Hawaii Air National Guard F-22s are deploying to an exercise in the Western Pacific that includes a large number — about 25 — of the stealth fighters from Hawaii and Alaska that are a key part of the “kick down the door” force for any possible conflict with China.
“Pacific Iron 2021” will focus on deploying and sustaining air power from smaller and dispersed bases on Guam and Tinian Island in the Northern Mariana Islands and also includes about
10 F-15E Strike Eagles and two C-130J cargo aircraft, Pacific Air Forces said Monday.
Retired Air Force Lt. Gen. Dan “Fig” Leaf, a former deputy commander of U.S. Pacific Command and now managing director of security consultancy Phase Minus 1, said he’s not aware of a previous exercise utilizing F-22s in such numbers.
“I’m not in the Department of Defense anymore, so I have no insight into who’s messaging whom specifically,” Leaf said. “But what I would say is if I’m China, I’d pay attention to the message — whether it’s intended for them or not — because this is capability both in the aircraft, the F-22, and the flexibility and expeditionary nature of the U.S. Air Force that goes back to World War I, that they (China) can’t duplicate.”
Leaf added that if he were in China’s shoes, “I’d take it as a demonstration of the legitimacy of the American commitment to the region, because messaging is one thing when it’s just words. But this is not just a statement, it’s an investment in
capability because it’s not cheap to deploy 25 F-22s from two different bases to the Western Pacific.”
The exercise being held in “July” — Pacific Air Forces wasn’t more specific — involves more than
35 aircraft and 800 personnel, and takes place at three airports on Guam and one on Tinian.
Although deterrence is the goal, in the event of conflict with China, aircraft with stealth and advanced sensors such as F-22s, F-35 Lightning IIs, B-2 bombers and, in the future, B-21 Raider bombers and the Next Generation Air Dominance, or NGAD, fighter, would lead the air campaign.
Once in the Western Pacific, those aircraft — and others — would have to avoid being targeted on the ground by an increasingly sophisticated array of missiles.

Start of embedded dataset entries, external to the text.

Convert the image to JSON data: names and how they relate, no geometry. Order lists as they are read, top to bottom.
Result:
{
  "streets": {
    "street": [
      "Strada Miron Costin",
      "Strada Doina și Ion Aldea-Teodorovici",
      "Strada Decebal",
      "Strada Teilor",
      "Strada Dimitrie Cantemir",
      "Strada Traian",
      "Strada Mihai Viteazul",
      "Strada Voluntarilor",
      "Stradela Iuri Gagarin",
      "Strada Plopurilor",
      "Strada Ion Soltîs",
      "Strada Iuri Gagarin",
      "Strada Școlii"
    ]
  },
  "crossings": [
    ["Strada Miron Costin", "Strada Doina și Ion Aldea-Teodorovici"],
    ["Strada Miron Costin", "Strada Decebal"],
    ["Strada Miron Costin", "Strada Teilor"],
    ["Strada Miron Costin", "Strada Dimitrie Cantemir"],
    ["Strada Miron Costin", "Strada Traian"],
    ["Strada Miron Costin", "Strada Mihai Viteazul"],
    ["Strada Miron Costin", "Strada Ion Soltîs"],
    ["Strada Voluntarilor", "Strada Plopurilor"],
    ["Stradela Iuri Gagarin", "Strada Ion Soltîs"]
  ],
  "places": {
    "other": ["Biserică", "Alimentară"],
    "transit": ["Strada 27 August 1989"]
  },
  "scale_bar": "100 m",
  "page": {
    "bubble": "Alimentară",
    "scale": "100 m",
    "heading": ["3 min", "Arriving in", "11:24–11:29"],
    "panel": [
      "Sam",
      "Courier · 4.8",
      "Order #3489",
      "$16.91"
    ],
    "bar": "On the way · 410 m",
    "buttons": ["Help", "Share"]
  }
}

Pacific Iron 2021 will focus on simulated combat flight operations using “agile combat employment,” or ACE. Gen. Kenneth Wilsbach, commander of Pacific Air Forces headquartered at Joint Base Pearl Harbor-Hickam, said during a media briefing in June that instead of concentrating aircraft on large bases, ACE calls for dispersing forces to many hubs and spokes “so that you would be moving about between the hubs and spokes multiple times per day, multiple times per week.”
The strategy “creates a targeting problem for any adversary because not only would they have to target the hubs, but they would also have to target the spokes,” Wilsbach said, “and that really dilutes the amount of firepower that they can put down on any one of those targets.”
He said the Air Force has been “expanding the envelope on ACE in about the last five or six years,” and “as you pay attention to our operations throughout the Pacific, you’re going to see this.”
He added that “we’ve pretty much looked at
every piece of concrete in the region, and we’ve analyzed it and assessed it for possible use as places to operate to and operate from.”
The F-22 Raptor is an aircraft that China pays close attention to, meanwhile.
“The F-22 is a fundamentally unique airplane due to the unparalleled integration of stealth, sensor technology, processing power and unrivaled flight performance,” retired Air Force Lt. Gen. David Deptula and Douglas Birkey, executive director of the Mitchell Institute, said in
a 2020 opinion piece in
defensenews.com.
“Adversaries respect the aircraft and that is precisely why they are regularly deployed as a signal of resolve,” the pair wrote. “If conflict erupts, F-22s will be at the forefront of operations.”
The Air Force is looking
at replacing the F-22 in the 2030s with the Next Generation Air Dominance fighter — a demonstrator of which already has flown.
Leaf, a former combat pilot with more than 3,600 flying hours, said if there was a great power conflict “and I was, through some stretch of the imagination, told I was going to participate in it as a fighter pilot, and I had any platform in the world to pick to employ — it would be the F-22.”
That would be his pick as of today, he noted.
“In 2030, it might still be the F-22, but it might not be as dominant as this key enabling capability needs to be. Doesn’t mean it’s still not extraordinarily capable.”